Située dans les monts d'Arrée (Finistère), la centrale nucléaire de Brennilis est à l'arrêt depuis 1985. — M.ASTAR/SIPA
  • A l’arrêt depuis 1985, la centrale nucléaire de Brennilis dans le Finistère attend toujours d’être démantelée.
  • L’Autorité de sûreté nucléaire a demandé à EDF de revoir sa copie sur le démantèlement du bloc réacteur.
  • L’opérateur prévoit une durée totale des travaux de dix-sept ans.

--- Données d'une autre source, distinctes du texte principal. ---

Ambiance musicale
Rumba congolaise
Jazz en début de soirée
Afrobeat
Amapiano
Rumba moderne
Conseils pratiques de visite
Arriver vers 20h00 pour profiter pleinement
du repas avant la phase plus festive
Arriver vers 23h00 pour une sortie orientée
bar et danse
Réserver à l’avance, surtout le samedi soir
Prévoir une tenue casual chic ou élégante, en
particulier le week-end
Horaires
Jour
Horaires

Le démantèlement d’une centrale nucléaire est une opération complexe qui demande du temps. Beaucoup de temps même. Le site de Brennilis dans le Finistère en est le parfait exemple. A l’arrêt depuis 1985, la doyenne des centrales françaises fait toujours figure de verrue dans le paysage sauvage des monts d’Arrée. Un temps annoncé pour 2030, son démantèlement complet n’interviendra finalement pas avant 2039, soit près de cinquante-cinq ans après l’arrêt de toute production d’électricité sur le site.

Le chantier n’est pas pour autant à l’arrêt. L’an dernier, EDF a ainsi achevé le démantèlement des échangeurs de chaleur et la démolition de la station de traitement des effluents. Pour dépolluer les sols, l’opérateur a également dû procéder à l’excavation de terre sur une profondeur de 50 cm et mener des analyses. « Les résultats sont conformes aux normes », assure Jean Cucciniello, le directeur de la centrale. Cela n’a pas empêché l’Autorité de sûreté nucléaire (ASN) de mener ses propres contrôles cet été avec des résultats attendus début 2020.

Un réacteur à eau lourde unique au monde

Fin juillet 2018, EDF a également déposé auprès des autorités son dossier de démantèlement de la centrale. Un gros dossier de près de 3.000 pages dans lequel l’opérateur explique comment il compte démonter le bloc réacteur du site. Après un premier examen, l’ASN a demandé à EDF de revoir sa copie. « Le dossier est incomplet, souligne Laurent Palix, qui suit le dossier à la division de Caen de l’ASN. Ils doivent encore affiner leur scénario de démantèlement et il leur a donc été demandé de sérieux compléments techniques. »

Il faut dire qu’EDF s’aventure un peu dans l’inconnu avec le réacteur à eau lourde de Brennilis, unique en son genre. « Il n’en existe pas d’autre dans le monde », souligne Jean Cucciniello. Dans le scénario retenu, l’opérateur a choisi la carte de la prudence en prévoyant une durée totale des travaux de dix-sept ans, et non plus une dizaine d’années comme cela était prévu.

Mais avant que les robots ne s’attaquent à la découpe de la cuve, il faudra encore attendre le feu vert de l’ASN, qui ne devrait pas intervenir avant un an ou un an et demi. Une enquête publique devra également être ouverte avant qu’un décret ministériel ne soit rendu. Autant d’étapes qui pourraient encore retarder un chantier qui ne compte plus les années perdues.